ISBN-4062102854
2000年12月
講談社
1700円+税
392頁/四六上製丸背
装幀=重原隆
あまりテレビを見ない私は、ずいぶん前に野沢尚の名前を知らないまま『恋愛時代』を読んだ。二分冊の長い小説だったけれども、登場人物がとても生き生きとしていて面白く、一気に読んでしまった。後になって著者が人気脚本家だと知り、きっと登場人物たちをイメージして頭の中で喋らせながら書くからああいう文章が書けるのだろうなあ、と勝手に納得。
そして数年後、彼が手がけたドラマ『眠れる森』を見て。『恋愛時代』の軽快さとはうってかわって殺人事件が絡む重い話だったので驚いた。そしてこの本もそれと同様に、一家惨殺事件の生き残りの少女が主役となる物語。

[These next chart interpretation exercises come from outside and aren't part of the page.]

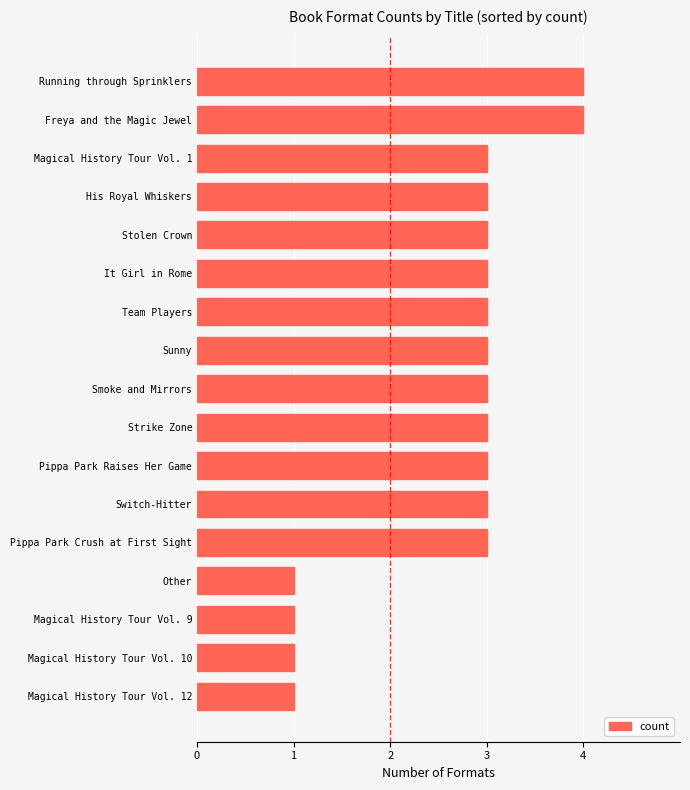

What value does the data have at Strike Zone?

3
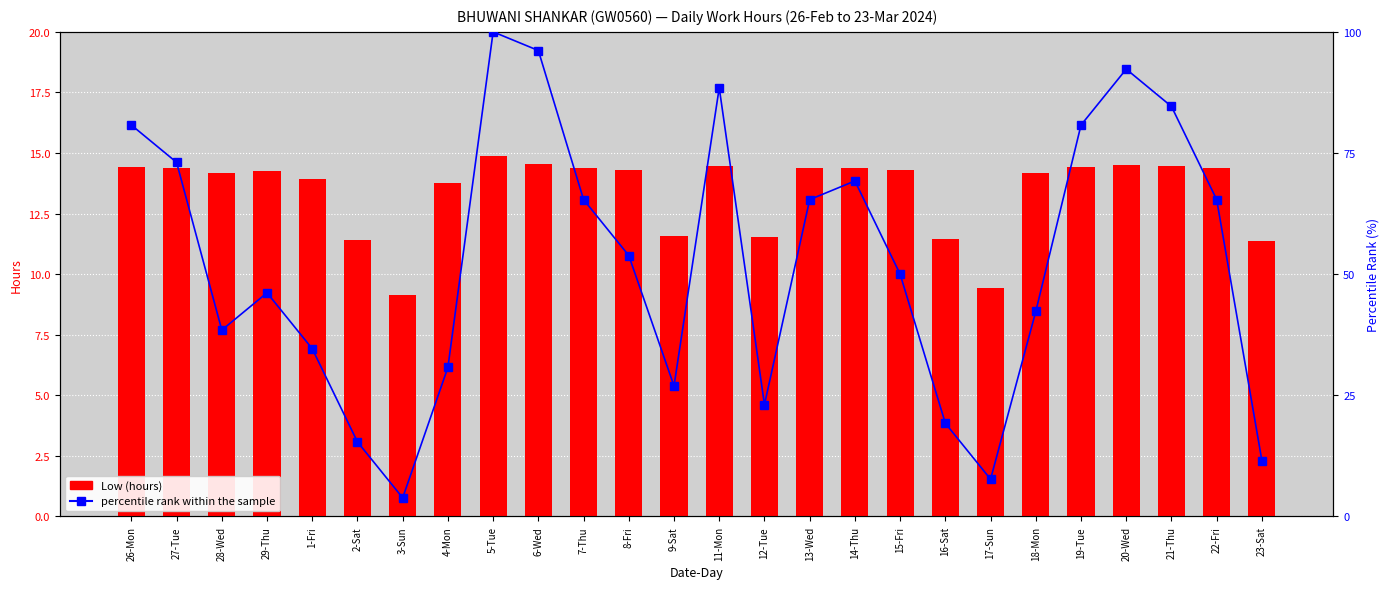

The Low (hours) series shows 14.2 at 18-Mon. True or false?

True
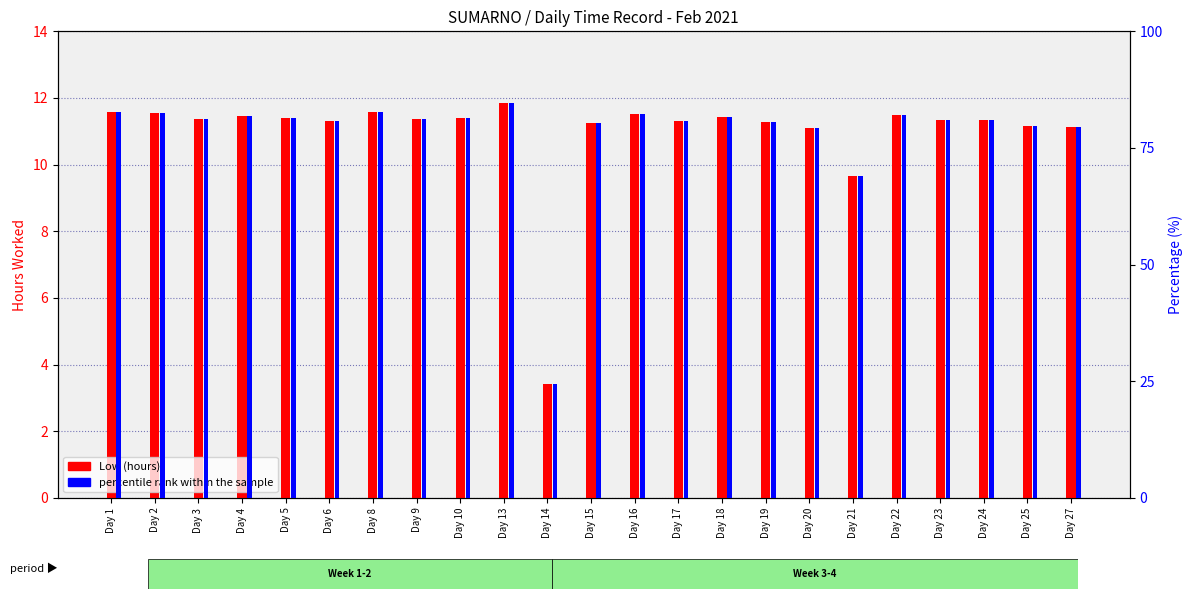

List the series in order of their overall mean, highest first.

percentile rank within the sample, Low (hours)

一気に読めてしまう、という点では面白かったのかもしれない。ただ小説としては『恋愛時代』の方がはるかに上の気がする。この本はなんかとてもドラマっぽいのだ(実際映像化もされている)。別にドラマのような小説が悪いというわけではないし、むしろそういったものは売れるのだろう。けれどもなんか小説として読むよりも映像としてみた方がきっと面白いんじゃないかなあ、と思ってしまうのだ。優れた脚本家が優れた小説かであるというわけではない、ということか。もしかするとその辺りも著者の苦悩の種だったのだろうか。読者や視聴者の望みに応えるだけの能力があったからこそ、かえって自分を見失っていったのかもしれないなあ、なんて勝手なことを思いつつ、著者のご冥福をお祈りする。